An Anti-Defamation League survey last year found that Spain had one the highest levels of anti-Semitism in Western Europe. Indeed, the reggae singer Matisyahu was disinvited from a Spanish music festival last year because he refused to sign a document condemning Israel’s treatment of the Palestinians (he was eventually re-invited after an international backlash).
Since then, though, pro-Israel activists have won 24 legal rulings against the BDS campaign, according to the Spanish pro-Israel organization ACOM. “The BDS movement in Spain is established and works systematically,” ACOM president Angel Mas explained. “But for the first time, they are encountering a response that is as systematic.”
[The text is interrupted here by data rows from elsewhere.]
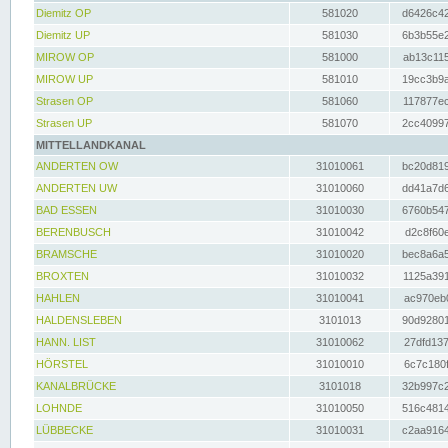
Diemitz OP
581020
d6426c42
Diemitz UP
581030
6b3b55e2
MIROW OP
581000
ab13c115
MIROW UP
581010
19cc3b9a
Strasen OP
581060
117877ec
Strasen UP
581070
2cc40997
MITTELLANDKANAL
ANDERTEN OW
31010061
bc20d819
ANDERTEN UW
31010060
dd41a7d6
BAD ESSEN
31010030
6760b547
BERENBUSCH
31010042
d2c8f60e
BRAMSCHE
31010020
bec8a6a5
BROXTEN
31010032
1125a391
HAHLEN
31010041
ac970eb0
HALDENSLEBEN
3101013
90d92801
HANN. LIST
31010062
27dfd137
HÖRSTEL
31010010
6c7c180f
KANALBRÜCKE
3101018
32b997c2
LOHNDE
31010050
516c4814
LÜBBECKE
31010031
c2aa9164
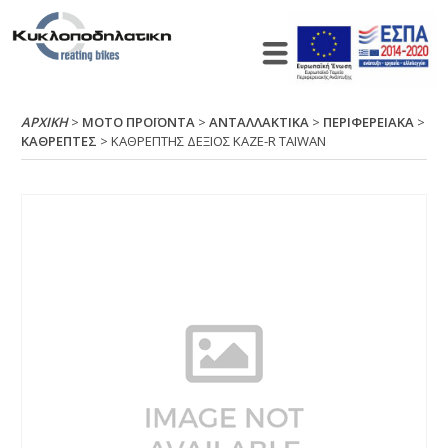
ΑΡΧΙΚΉ
>
ΜΟΤΟ ΠΡΟΪΟΝΤΑ
>
ΑΝΤΑΛΛΑΚΤΙΚΑ
>
ΠΕΡΙΦΕΡΕΙΑΚΑ
>
ΚΑΘΡΕΠΤΕΣ
> ΚΑΘΡΕΠΤΗΣ ΔΕΞΙΟΣ ΚΑΖΕ-R ΤΑΙWΑΝ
Two recent cases illustrate the trend. In the town of Campezo, about 210 miles north of Madrid, ACOM successfully lobbied the city council in June to abandon a pro-BDS resolution because it was unconstitutional and discriminatory. And in January, Spain’s Council of State, its highest court, awarded $100,000 in damages to Ariel University, located in the West Bank, for discrimination after it was excluded from a state-sponsored scientific competition.
Ramon Pérez-Maura, a journalist for Spain’s third-largest newspaper ABC, said that until recently, the Spanish judiciary was vulnerable to intimidation from BDS supporters. “The problem was pressure and intimidation of judges by lobby groups with anarchist traditions and violent tactics,” he told JTA. “There has been a crackdown on this sort of thuggery and this has empowered the judiciary, not only on Israel.”
The legal rulings, which have labelled BDS as discriminatory, are compounded by growing resentment against the boycott campaign for hurting business opportunities while the Spanish economy is performing poorly. BDS activists also have discovered that their boycotts of Israel can cut two ways. Last month El Al, Israel’s national airline, broke off talks to establish a route with the city of Santiago de Compostella after its city council passed a non-binding resolution supporting a boycott of Israel. The city has a high unemployment rate and was looking to boost its tourist industry by introducing direct flights to Tel Aviv. Local politicians from the conservative party blamed the left-wing government for sabotaging the city’s tourist industry.
Yigal Palmor, a former Israeli diplomat who was stationed in Spain, told JTA that a number of factors have boosted efforts of pro-Israel activists in Spain. Among these are efforts to naturalize Sephardi Jews as Spanish citizens, stronger governmental support for the Israeli position regarding the Palestinians, enforcement of hate speech laws, and efforts to restore Jewish historical sites in Spain. Palmor credits these developments to a number of factors, including the Spanish acceptance of European hate speech standards, as well as the election of a stable central government.
Still the BDS campaign has not given up. The municipality of Santa Eulalia on the island of Ibiza recently adopted a pro-BDS resolution, The Jerusalem Post reported Wednesday.